Machine Learning - A Journey To Deep Learning: With Exercises And Answers

Machine Learning - A Journey To Deep Learning: With Exercises And Answers
Author :
Publisher : World Scientific
Total Pages : 641
Release :
ISBN-10 : 9789811234071
ISBN-13 : 9811234078
Rating : 4/5 (71 Downloads)

Synopsis Machine Learning - A Journey To Deep Learning: With Exercises And Answers by : Andreas Miroslaus Wichert

This unique compendium discusses some core ideas for the development and implementation of machine learning from three different perspectives — the statistical perspective, the artificial neural network perspective and the deep learning methodology.The useful reference text represents a solid foundation in machine learning and should prepare readers to apply and understand machine learning algorithms as well as to invent new machine learning methods.
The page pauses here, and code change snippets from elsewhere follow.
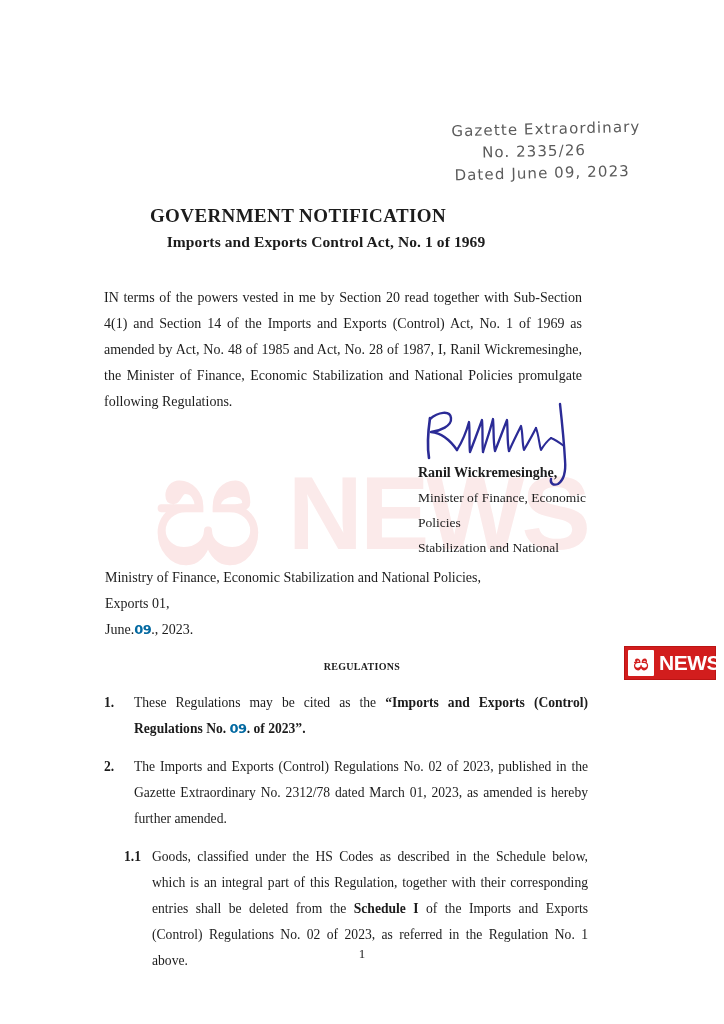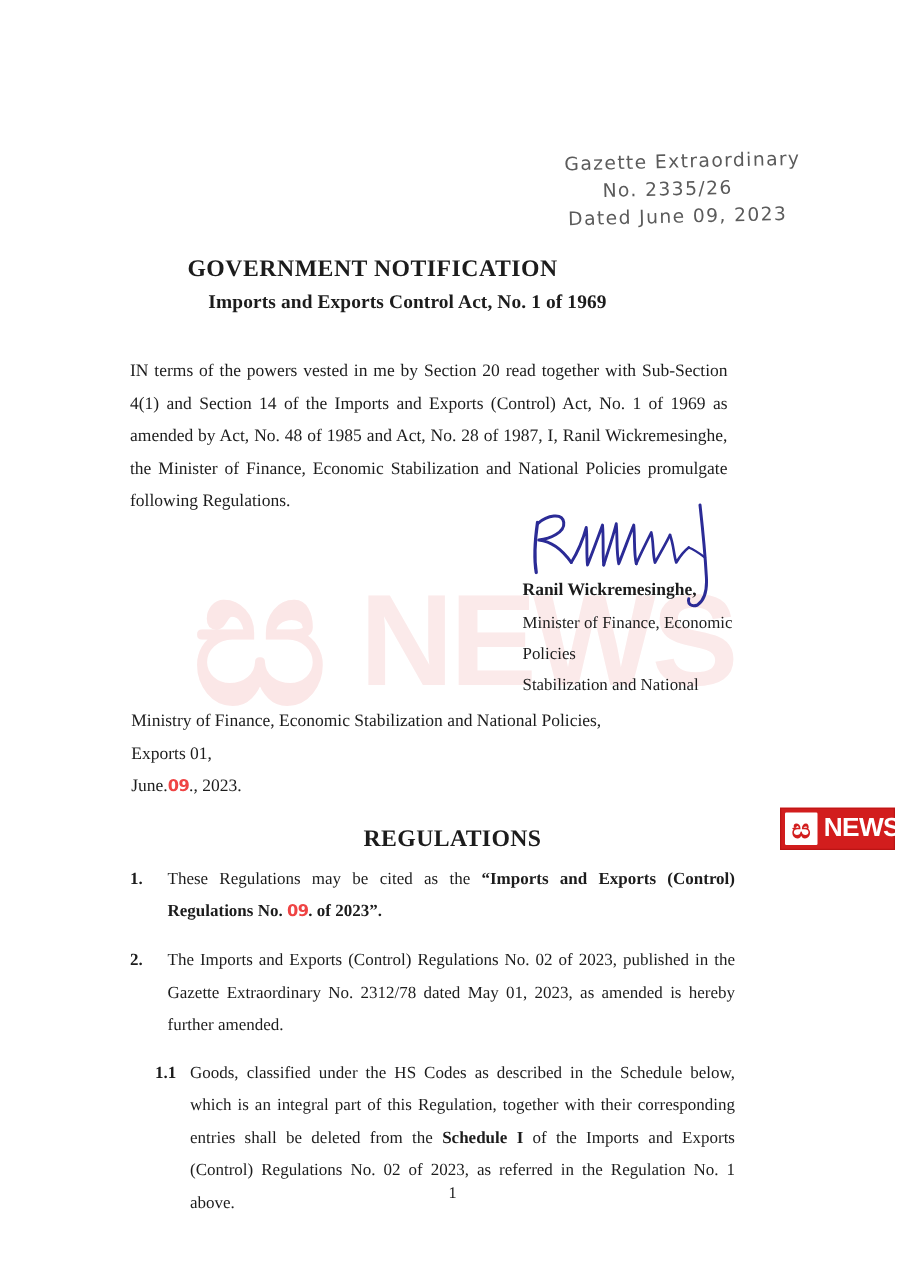--- a/index.html
+++ b/index.html
@@ -135,7 +135,7 @@
   }
   .hand-ink {
     font-family: "DejaVu Sans", sans-serif;
-    color: #ef4444;
+    color: #0369a1;
     font-size: 13px;
     font-weight: 600;
     letter-spacing: -0.5px;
It tells a story outgoing from a perceptron to deep learning highlighted with concrete examples, including exercises and answers for the students.Related Link(s)

Mike's Peanuts

Mike's Peanuts
Author :
Publisher :
Total Pages : 38
Release :
ISBN-10 : 1643708740
ISBN-13 : 9781643708744
Rating : 4/5 (40 Downloads)

Synopsis Mike's Peanuts by : Rocket Baby Club

Machine learning in artificial intelligence is finally accessible to kids! Mike the squirrel is digging peanuts to give as a present for his friend's birthday. Since peanuts grow underground, Mike needs to predict how deep he should dig. After a trip with Mike, you and your loved ones will know what linear regression is before you realize it!

Mathematics for Machine Learning

Mathematics for Machine Learning
Author :
Publisher : Cambridge University Press
Total Pages : 392
Release :
ISBN-10 : 9781108569323
ISBN-13 : 1108569323
Rating : 4/5 (23 Downloads)

Synopsis Mathematics for Machine Learning by : Marc Peter Deisenroth

The fundamental mathematical tools needed to understand machine learning include linear algebra, analytic geometry, matrix decompositions, vector calculus, optimization, probability and statistics. These topics are traditionally taught in disparate courses, making it hard for data science or computer science students, or professionals, to efficiently learn the mathematics. This self-contained textbook bridges the gap between mathematical and machine learning texts, introducing the mathematical concepts with a minimum of prerequisites. It uses these concepts to derive four central machine learning methods: linear regression, principal component analysis, Gaussian mixture models and support vector machines. For students and others with a mathematical background, these derivations provide a starting point to machine learning texts. For those learning the mathematics for the first time, the methods help build intuition and practical experience with applying mathematical concepts. Every chapter includes worked examples and exercises to test understanding. Programming tutorials are offered on the book's web site.